Stepping up his demands for reform in the face of widespread opposition and demands for his resignation, the embattled minister insisted he would not be diverted from his mission to modernise the NHS.

"I want our health service to be modern and truly world class," Mr Lansley told the IoS. "But we know that financial pressures loom large on the horizon for the health service – from our ageing population to rising costs of drugs and treatments. This is why the NHS must not only work better, but work smarter."

The bullish remarks come ahead of another tough week for the Health Secretary, whose reforms face being radically rewritten after an eight-week listening exercise ended last week. The NHS Future Forum was set up in order to quell a revolt from Lib Dems, medical professionals and patient groups. The plan to hand responsibility for commissioning £60bn of treatment to GP consortia comes as the NHS is being asked to find £20bn in efficiency savings. The King's Fund last week raised concerns about a lack of accountability under the new system.

David Cameron will return to the subject this week, with a speech setting out how the reforms will ensure the NHS survives into the future. And on Tuesday, Mr Lansley will make his first appearance in the Commons since the end of the listening exercise, to face questions about his vision for the NHS.

He will be challenged over the redundancy costs of staff at the soonto-be-axed primary care trusts and strategic health authorities, who will be responsible for emergency planning and the future of integrated cancer services if GP consortia get the go-ahead. But he remains confident that modernisation of the NHS and rethinking how care is given is the only way to ensure standards are maintained at a time of financial constraint. He highlighted a scheme providing kidney dialysis at home, developed by Manchester Royal Infirmary. As well as being more convenient for patients, it is saving the local NHS £16,430 per patient every year and has been awarded an "innovation prize" by the Department of Health. Mr Lansley said it "powerfully demonstrates how patients can benefit when you give freedom and power to those on the frontline who know best how to improve services for patients".

He added that such ideas show "how our plans to modernise our health service can work in practice, and help to safeguard the NHS for the future".
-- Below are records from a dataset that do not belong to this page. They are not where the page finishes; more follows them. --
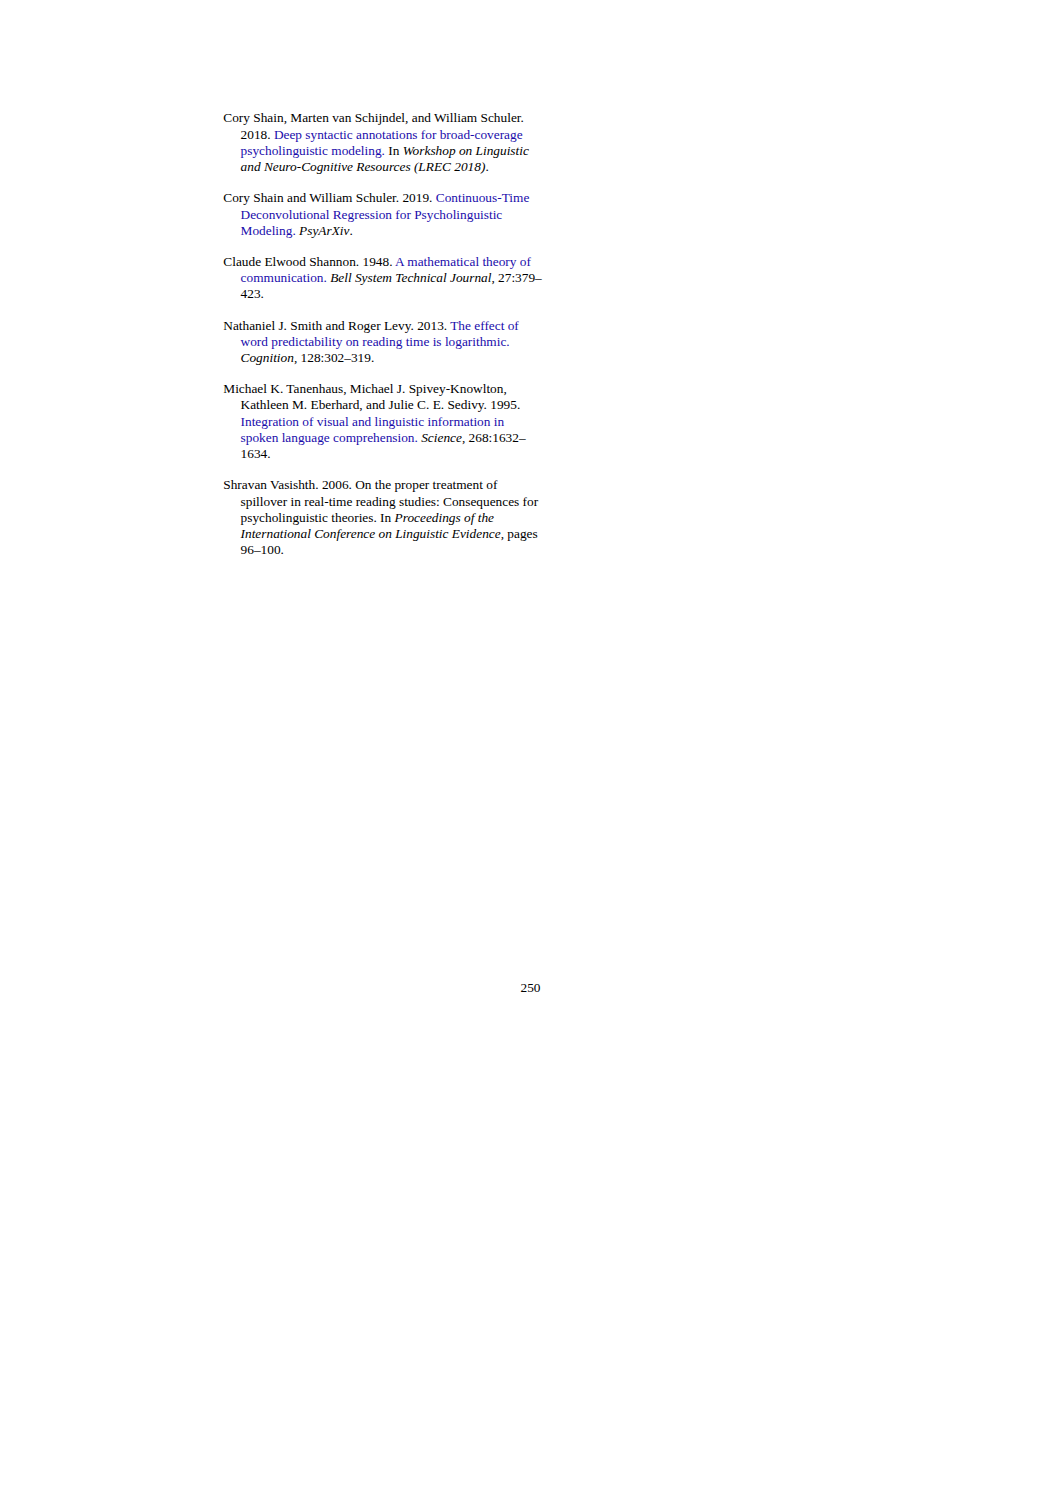Cory Shain, Marten van Schijndel, and William Schuler. 2018. Deep syntactic annotations for broad-coverage psycholinguistic modeling. In Workshop on Linguistic and Neuro-Cognitive Resources (LREC 2018).
Cory Shain and William Schuler. 2019. Continuous-Time Deconvolutional Regression for Psycholinguistic Modeling. PsyArXiv.
Claude Elwood Shannon. 1948. A mathematical theory of communication. Bell System Technical Journal, 27:379–423.
Nathaniel J. Smith and Roger Levy. 2013. The effect of word predictability on reading time is logarithmic. Cognition, 128:302–319.
Michael K. Tanenhaus, Michael J. Spivey-Knowlton, Kathleen M. Eberhard, and Julie C. E. Sedivy. 1995. Integration of visual and linguistic information in spoken language comprehension. Science, 268:1632–1634.
Shravan Vasishth. 2006. On the proper treatment of spillover in real-time reading studies: Consequences for psycholinguistic theories. In Proceedings of the International Conference on Linguistic Evidence, pages 96–100.
250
The Department of Health has also pinpointed greater use of a technique known as "enhanced recovery" as key to reducing hospital stays. Simple changes before and after operations – including preparing them mentally for treatment and quickly getting them into a routine afterwards – has had dramatic results in pilots.

It is estimated it could save £43m a year by freeing up 171,500 "bed days", with people having hip operations spending 45,000 fewer days in hospital, and knee replacement surgery needing 50,000 fewer overnight stays.

The Future Forum is now studying 15,000 responses received during the listening exercise.